■ Stored data entries
•••••

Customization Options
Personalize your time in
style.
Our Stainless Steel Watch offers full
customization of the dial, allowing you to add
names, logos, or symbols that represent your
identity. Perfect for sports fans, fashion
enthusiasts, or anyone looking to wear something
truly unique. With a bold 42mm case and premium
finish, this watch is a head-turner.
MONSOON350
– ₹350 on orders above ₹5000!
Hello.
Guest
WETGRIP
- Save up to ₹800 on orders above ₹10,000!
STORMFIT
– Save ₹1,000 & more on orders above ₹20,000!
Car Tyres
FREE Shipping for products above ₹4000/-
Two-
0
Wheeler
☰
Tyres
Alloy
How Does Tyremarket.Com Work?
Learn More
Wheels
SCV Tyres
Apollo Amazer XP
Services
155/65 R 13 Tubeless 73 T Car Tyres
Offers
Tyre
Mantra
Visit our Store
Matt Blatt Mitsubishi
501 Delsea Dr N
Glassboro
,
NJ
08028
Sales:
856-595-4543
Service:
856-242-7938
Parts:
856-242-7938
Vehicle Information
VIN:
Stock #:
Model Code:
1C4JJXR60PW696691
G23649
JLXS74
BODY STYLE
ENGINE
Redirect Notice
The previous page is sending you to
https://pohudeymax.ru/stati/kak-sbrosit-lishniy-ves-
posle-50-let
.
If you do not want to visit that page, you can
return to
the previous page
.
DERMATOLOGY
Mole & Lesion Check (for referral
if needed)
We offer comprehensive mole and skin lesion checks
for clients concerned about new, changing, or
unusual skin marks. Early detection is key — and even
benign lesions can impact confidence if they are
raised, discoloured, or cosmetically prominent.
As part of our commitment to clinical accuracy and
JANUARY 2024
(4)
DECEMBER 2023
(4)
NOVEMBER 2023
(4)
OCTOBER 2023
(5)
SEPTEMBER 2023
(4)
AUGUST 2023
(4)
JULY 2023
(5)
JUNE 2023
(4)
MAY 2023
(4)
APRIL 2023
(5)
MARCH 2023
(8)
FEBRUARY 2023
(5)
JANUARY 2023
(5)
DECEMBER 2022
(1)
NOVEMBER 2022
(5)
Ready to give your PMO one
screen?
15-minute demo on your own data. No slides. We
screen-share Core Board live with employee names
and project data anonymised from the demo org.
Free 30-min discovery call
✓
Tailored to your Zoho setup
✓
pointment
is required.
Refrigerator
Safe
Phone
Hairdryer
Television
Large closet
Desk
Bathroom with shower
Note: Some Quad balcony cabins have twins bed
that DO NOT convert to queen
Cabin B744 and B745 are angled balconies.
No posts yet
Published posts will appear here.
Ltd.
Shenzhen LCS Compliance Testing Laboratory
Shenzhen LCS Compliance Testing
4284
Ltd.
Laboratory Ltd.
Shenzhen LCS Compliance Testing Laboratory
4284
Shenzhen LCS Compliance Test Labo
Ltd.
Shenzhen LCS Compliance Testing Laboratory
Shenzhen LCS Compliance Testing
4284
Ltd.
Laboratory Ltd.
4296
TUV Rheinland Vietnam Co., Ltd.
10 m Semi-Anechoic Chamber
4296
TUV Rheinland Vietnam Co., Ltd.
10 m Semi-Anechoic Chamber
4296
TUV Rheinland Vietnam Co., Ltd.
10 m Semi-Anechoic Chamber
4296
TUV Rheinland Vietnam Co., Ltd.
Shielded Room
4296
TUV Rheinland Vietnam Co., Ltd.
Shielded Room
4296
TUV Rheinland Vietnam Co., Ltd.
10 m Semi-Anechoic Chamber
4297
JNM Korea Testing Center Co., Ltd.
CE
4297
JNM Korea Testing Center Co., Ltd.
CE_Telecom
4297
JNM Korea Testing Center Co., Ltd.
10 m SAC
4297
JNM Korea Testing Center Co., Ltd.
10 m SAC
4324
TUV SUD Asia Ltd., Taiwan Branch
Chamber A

•••••

Please transcribe every entry above exactly as it appears.

■ FINAL ANSWER
Customization Options
Personalize your time in
style.
Our Stainless Steel Watch offers full
customization of the dial, allowing you to add
names, logos, or symbols that represent your
identity. Perfect for sports fans, fashion
enthusiasts, or anyone looking to wear something
truly unique. With a bold 42mm case and premium
finish, this watch is a head-turner.
MONSOON350
– ₹350 on orders above ₹5000!
Hello.
Guest
WETGRIP
- Save up to ₹800 on orders above ₹10,000!
STORMFIT
– Save ₹1,000 & more on orders above ₹20,000!
Car Tyres
FREE Shipping for products above ₹4000/-
Two-
0
Wheeler
☰
Tyres
Alloy
How Does Tyremarket.Com Work?
Learn More
Wheels
SCV Tyres
Apollo Amazer XP
Services
155/65 R 13 Tubeless 73 T Car Tyres
Offers
Tyre
Mantra
Visit our Store
Matt Blatt Mitsubishi
501 Delsea Dr N
Glassboro
,
NJ
08028
Sales:
856-595-4543
Service:
856-242-7938
Parts:
856-242-7938
Vehicle Information
VIN:
Stock #:
Model Code:
1C4JJXR60PW696691
G23649
JLXS74
BODY STYLE
ENGINE
Redirect Notice
The previous page is sending you to
https://pohudeymax.ru/stati/kak-sbrosit-lishniy-ves-
posle-50-let
.
If you do not want to visit that page, you can
return to
the previous page
.
DERMATOLOGY
Mole & Lesion Check (for referral
if needed)
We offer comprehensive mole and skin lesion checks
for clients concerned about new, changing, or
unusual skin marks. Early detection is key — and even
benign lesions can impact confidence if they are
raised, discoloured, or cosmetically prominent.
As part of our commitment to clinical accuracy and
JANUARY 2024
(4)
DECEMBER 2023
(4)
NOVEMBER 2023
(4)
OCTOBER 2023
(5)
SEPTEMBER 2023
(4)
AUGUST 2023
(4)
JULY 2023
(5)
JUNE 2023
(4)
MAY 2023
(4)
APRIL 2023
(5)
MARCH 2023
(8)
FEBRUARY 2023
(5)
JANUARY 2023
(5)
DECEMBER 2022
(1)
NOVEMBER 2022
(5)
Ready to give your PMO one
screen?
15-minute demo on your own data. No slides. We
screen-share Core Board live with employee names
and project data anonymised from the demo org.
Free 30-min discovery call
✓
Tailored to your Zoho setup
✓
pointment
is required.
Refrigerator
Safe
Phone
Hairdryer
Television
Large closet
Desk
Bathroom with shower
Note: Some Quad balcony cabins have twins bed
that DO NOT convert to queen
Cabin B744 and B745 are angled balconies.
No posts yet
Published posts will appear here.
Ltd.
Shenzhen LCS Compliance Testing Laboratory
Shenzhen LCS Compliance Testing
4284
Ltd.
Laboratory Ltd.
Shenzhen LCS Compliance Testing Laboratory
4284
Shenzhen LCS Compliance Test Labo
Ltd.
Shenzhen LCS Compliance Testing Laboratory
Shenzhen LCS Compliance Testing
4284
Ltd.
Laboratory Ltd.
4296
TUV Rheinland Vietnam Co., Ltd.
10 m Semi-Anechoic Chamber
4296
TUV Rheinland Vietnam Co., Ltd.
10 m Semi-Anechoic Chamber
4296
TUV Rheinland Vietnam Co., Ltd.
10 m Semi-Anechoic Chamber
4296
TUV Rheinland Vietnam Co., Ltd.
Shielded Room
4296
TUV Rheinland Vietnam Co., Ltd.
Shielded Room
4296
TUV Rheinland Vietnam Co., Ltd.
10 m Semi-Anechoic Chamber
4297
JNM Korea Testing Center Co., Ltd.
CE
4297
JNM Korea Testing Center Co., Ltd.
CE_Telecom
4297
JNM Korea Testing Center Co., Ltd.
10 m SAC
4297
JNM Korea Testing Center Co., Ltd.
10 m SAC
4324
TUV SUD Asia Ltd., Taiwan Branch
Chamber A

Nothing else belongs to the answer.